What is being asked: This task calls for copying each line below that contains "CROSS".

Given information:
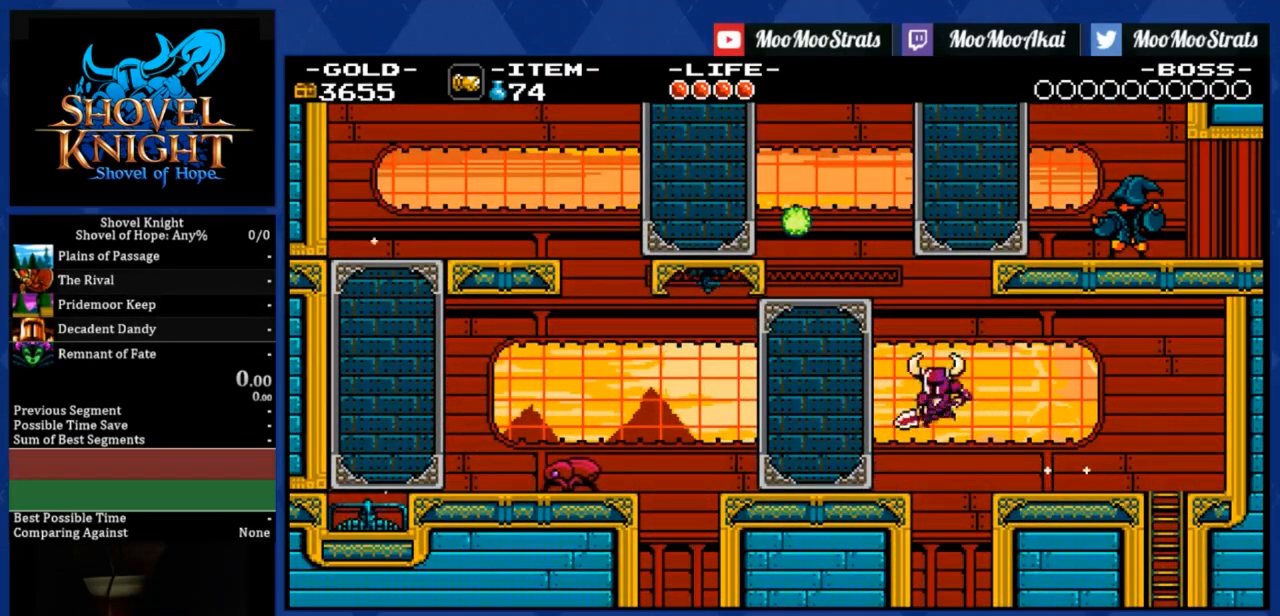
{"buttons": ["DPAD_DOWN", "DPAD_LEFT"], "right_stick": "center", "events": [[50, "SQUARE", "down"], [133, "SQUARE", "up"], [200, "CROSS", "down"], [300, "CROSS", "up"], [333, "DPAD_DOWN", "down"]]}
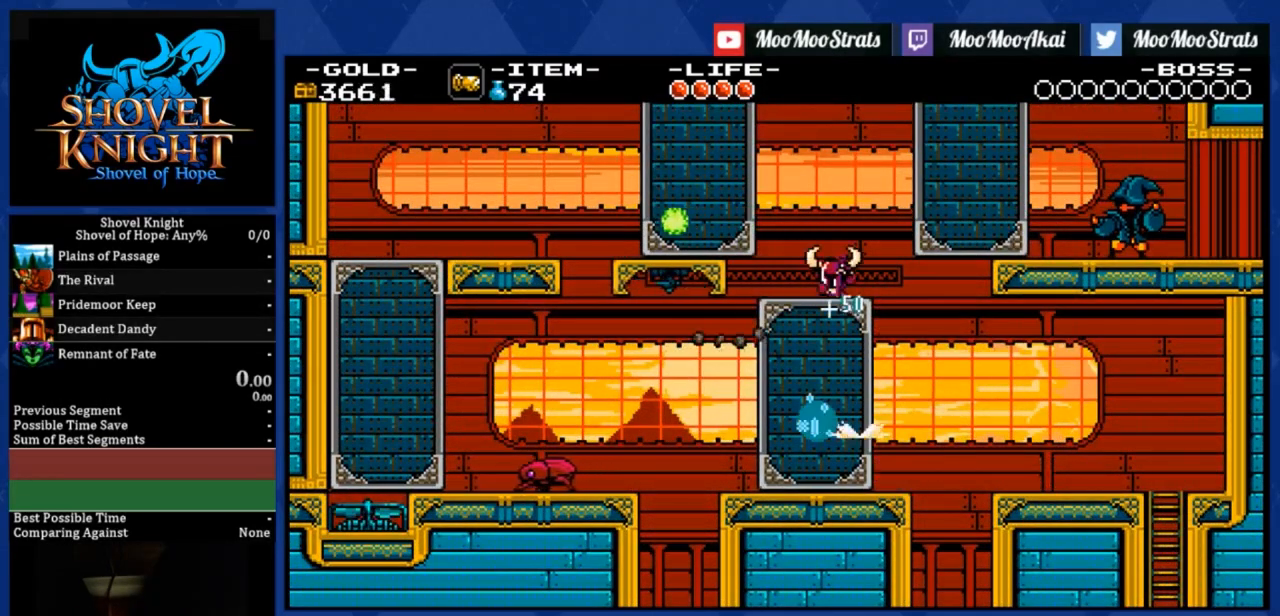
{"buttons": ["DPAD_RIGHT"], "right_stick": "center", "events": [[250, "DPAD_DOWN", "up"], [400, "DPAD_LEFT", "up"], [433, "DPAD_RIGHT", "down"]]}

* * *

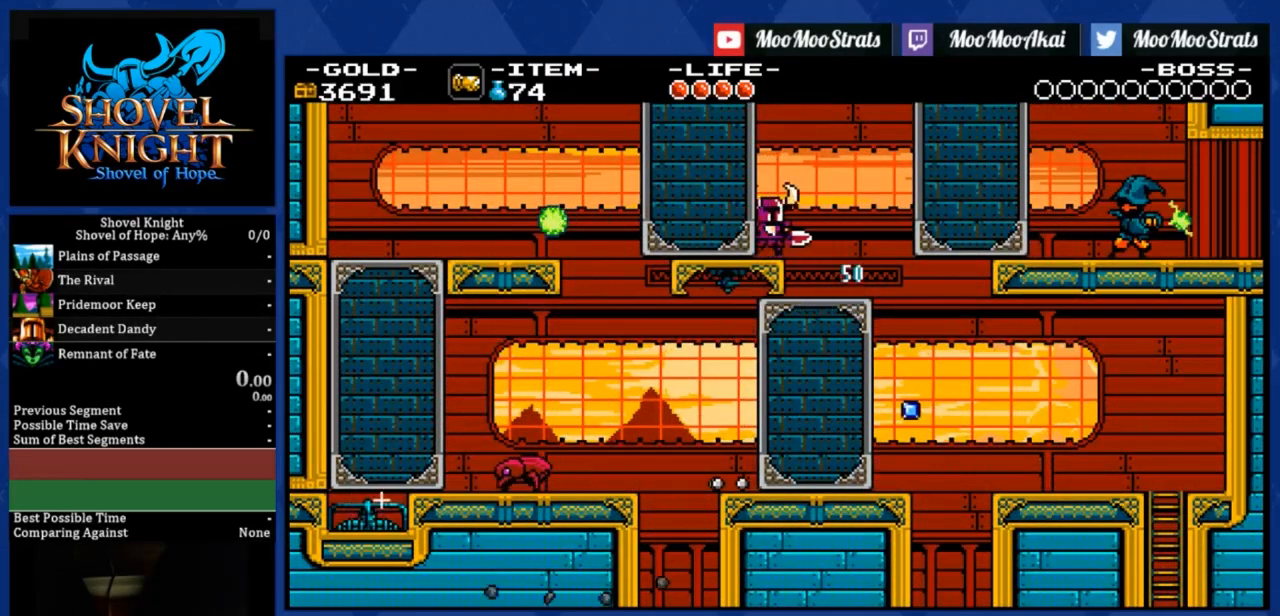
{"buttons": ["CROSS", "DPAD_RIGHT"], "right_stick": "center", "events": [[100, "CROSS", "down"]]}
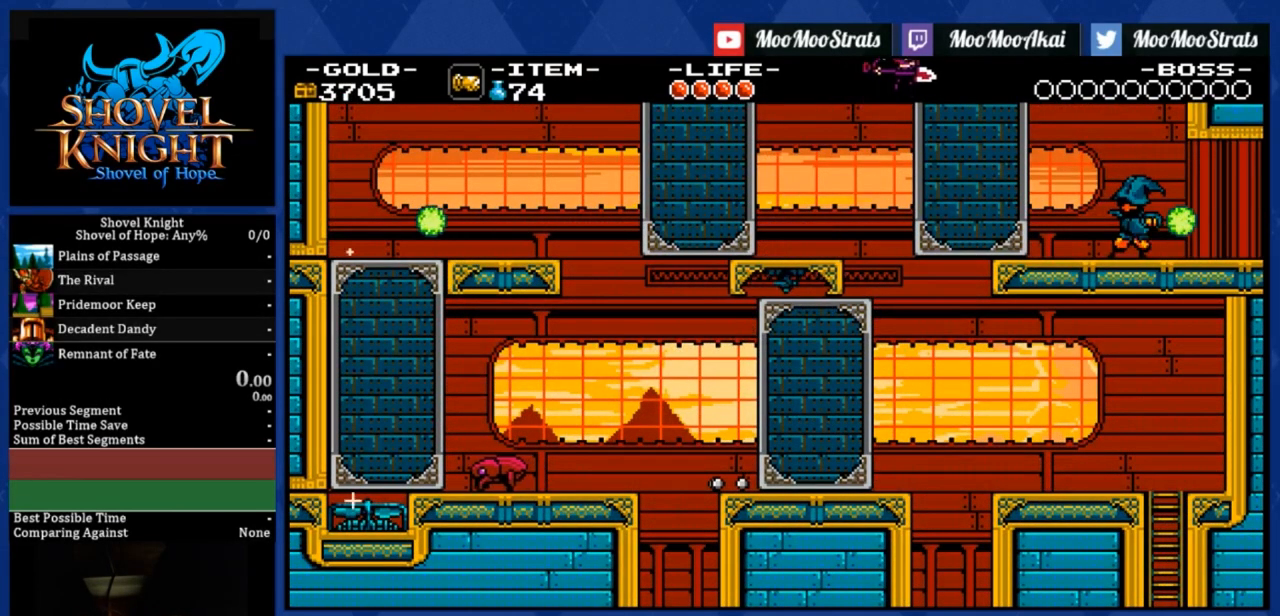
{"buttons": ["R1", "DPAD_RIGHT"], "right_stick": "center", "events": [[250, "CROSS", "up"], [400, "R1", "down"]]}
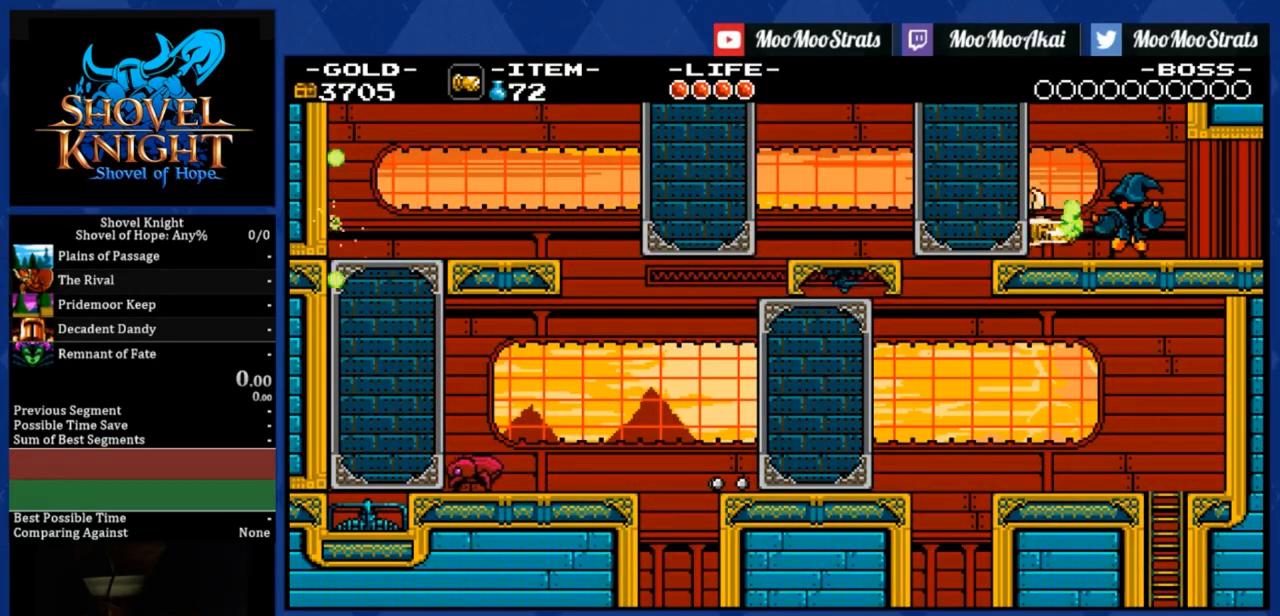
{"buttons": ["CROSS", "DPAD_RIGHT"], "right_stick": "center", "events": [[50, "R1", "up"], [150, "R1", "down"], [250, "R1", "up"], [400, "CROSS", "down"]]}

Task answer:
{"buttons": ["DPAD_DOWN", "DPAD_LEFT"], "right_stick": "center", "events": [[50, "SQUARE", "down"], [133, "SQUARE", "up"], [200, "CROSS", "down"], [300, "CROSS", "up"], [333, "DPAD_DOWN", "down"]]}
{"buttons": ["CROSS", "DPAD_RIGHT"], "right_stick": "center", "events": [[100, "CROSS", "down"]]}
{"buttons": ["R1", "DPAD_RIGHT"], "right_stick": "center", "events": [[250, "CROSS", "up"], [400, "R1", "down"]]}
{"buttons": ["CROSS", "DPAD_RIGHT"], "right_stick": "center", "events": [[50, "R1", "up"], [150, "R1", "down"], [250, "R1", "up"], [400, "CROSS", "down"]]}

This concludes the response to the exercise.